ACTION ITEM: All that should be output is the block of lines below from the line with "as disputadas en" to the line with "Поиск на сайте", both included, exactly as written.
# # #
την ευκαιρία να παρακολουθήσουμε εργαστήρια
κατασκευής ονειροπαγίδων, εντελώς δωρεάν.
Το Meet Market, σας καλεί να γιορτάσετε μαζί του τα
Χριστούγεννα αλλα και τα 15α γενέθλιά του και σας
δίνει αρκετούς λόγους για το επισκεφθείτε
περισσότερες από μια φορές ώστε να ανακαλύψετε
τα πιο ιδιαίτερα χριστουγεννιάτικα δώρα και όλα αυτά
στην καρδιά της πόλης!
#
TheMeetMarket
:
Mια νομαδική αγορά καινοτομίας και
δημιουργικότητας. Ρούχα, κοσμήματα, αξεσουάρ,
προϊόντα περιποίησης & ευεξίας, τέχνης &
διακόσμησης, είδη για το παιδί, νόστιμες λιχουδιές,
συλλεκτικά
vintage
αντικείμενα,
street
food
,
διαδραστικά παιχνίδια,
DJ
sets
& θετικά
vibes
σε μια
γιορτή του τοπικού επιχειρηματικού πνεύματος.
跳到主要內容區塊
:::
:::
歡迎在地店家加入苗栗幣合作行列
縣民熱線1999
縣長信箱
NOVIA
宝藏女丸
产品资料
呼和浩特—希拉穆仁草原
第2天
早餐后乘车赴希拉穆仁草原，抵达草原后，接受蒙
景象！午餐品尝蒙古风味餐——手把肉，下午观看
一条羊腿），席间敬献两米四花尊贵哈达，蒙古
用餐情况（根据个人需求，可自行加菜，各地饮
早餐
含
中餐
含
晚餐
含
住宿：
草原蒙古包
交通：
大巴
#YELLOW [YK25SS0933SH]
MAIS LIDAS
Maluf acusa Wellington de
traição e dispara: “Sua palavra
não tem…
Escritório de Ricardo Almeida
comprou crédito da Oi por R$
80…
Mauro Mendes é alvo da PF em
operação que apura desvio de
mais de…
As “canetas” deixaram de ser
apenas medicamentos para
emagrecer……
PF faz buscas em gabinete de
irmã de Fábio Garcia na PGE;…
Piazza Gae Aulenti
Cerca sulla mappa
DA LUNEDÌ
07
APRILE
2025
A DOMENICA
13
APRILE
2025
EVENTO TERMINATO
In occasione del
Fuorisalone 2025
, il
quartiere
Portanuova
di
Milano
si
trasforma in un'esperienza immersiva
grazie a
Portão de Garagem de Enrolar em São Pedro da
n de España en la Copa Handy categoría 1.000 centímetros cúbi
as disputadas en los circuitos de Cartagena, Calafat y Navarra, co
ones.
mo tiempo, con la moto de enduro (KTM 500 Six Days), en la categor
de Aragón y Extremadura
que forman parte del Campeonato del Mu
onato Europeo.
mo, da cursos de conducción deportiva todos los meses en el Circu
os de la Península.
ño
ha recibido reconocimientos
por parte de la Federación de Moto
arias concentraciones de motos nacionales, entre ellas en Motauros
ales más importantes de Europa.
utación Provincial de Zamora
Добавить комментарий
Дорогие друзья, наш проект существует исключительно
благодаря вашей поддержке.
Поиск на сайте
# # #
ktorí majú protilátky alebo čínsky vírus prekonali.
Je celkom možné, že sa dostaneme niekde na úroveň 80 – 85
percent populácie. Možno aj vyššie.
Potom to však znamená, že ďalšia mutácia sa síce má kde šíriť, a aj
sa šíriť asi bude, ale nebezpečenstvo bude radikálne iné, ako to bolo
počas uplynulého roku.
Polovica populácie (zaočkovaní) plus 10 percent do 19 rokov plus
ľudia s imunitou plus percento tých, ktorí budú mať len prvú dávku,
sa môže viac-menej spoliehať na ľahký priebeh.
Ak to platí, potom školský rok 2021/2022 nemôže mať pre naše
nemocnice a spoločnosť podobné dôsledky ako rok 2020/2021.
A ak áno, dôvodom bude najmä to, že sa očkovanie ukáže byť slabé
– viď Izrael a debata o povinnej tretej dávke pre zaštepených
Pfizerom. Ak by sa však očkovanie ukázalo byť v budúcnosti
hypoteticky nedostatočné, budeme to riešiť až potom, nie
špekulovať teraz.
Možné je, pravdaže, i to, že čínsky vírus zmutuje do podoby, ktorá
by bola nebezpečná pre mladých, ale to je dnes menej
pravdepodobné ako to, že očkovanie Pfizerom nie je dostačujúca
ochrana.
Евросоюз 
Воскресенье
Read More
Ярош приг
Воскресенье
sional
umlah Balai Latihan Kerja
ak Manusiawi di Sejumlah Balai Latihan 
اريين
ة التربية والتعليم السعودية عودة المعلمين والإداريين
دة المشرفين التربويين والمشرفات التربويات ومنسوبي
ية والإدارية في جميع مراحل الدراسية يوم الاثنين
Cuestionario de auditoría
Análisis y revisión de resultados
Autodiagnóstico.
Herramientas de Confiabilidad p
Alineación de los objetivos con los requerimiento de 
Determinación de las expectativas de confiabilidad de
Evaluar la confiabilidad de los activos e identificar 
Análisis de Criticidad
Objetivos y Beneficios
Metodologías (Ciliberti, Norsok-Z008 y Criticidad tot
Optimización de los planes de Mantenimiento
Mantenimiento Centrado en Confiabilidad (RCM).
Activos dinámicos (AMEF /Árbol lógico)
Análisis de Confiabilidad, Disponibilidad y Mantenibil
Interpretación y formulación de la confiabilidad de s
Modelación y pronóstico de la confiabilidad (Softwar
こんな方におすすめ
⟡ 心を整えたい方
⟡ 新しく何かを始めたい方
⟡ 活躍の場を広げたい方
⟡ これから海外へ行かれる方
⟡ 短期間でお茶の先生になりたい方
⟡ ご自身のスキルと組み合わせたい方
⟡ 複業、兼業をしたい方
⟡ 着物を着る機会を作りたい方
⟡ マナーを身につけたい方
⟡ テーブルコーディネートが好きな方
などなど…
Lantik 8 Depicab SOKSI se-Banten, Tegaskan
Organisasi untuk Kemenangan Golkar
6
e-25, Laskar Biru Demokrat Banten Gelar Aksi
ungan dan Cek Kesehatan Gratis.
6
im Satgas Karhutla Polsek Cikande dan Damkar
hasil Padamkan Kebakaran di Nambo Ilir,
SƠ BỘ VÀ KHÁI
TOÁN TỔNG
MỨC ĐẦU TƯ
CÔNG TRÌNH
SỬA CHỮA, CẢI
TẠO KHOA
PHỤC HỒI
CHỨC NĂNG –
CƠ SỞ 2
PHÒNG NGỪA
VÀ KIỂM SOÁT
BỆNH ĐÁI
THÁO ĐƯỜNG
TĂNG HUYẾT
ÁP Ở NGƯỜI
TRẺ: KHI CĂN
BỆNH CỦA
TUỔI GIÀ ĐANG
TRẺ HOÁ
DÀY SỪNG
# # #
WRITTEN ANSWER:
as disputadas en los circuitos de Cartagena, Calafat y Navarra, co
ones.
mo tiempo, con la moto de enduro (KTM 500 Six Days), en la categor
de Aragón y Extremadura
que forman parte del Campeonato del Mu
onato Europeo.
mo, da cursos de conducción deportiva todos los meses en el Circu
os de la Península.
ño
ha recibido reconocimientos
por parte de la Federación de Moto
arias concentraciones de motos nacionales, entre ellas en Motauros
ales más importantes de Europa.
utación Provincial de Zamora
Добавить комментарий
Дорогие друзья, наш проект существует исключительно
благодаря вашей поддержке.
Поиск на сайте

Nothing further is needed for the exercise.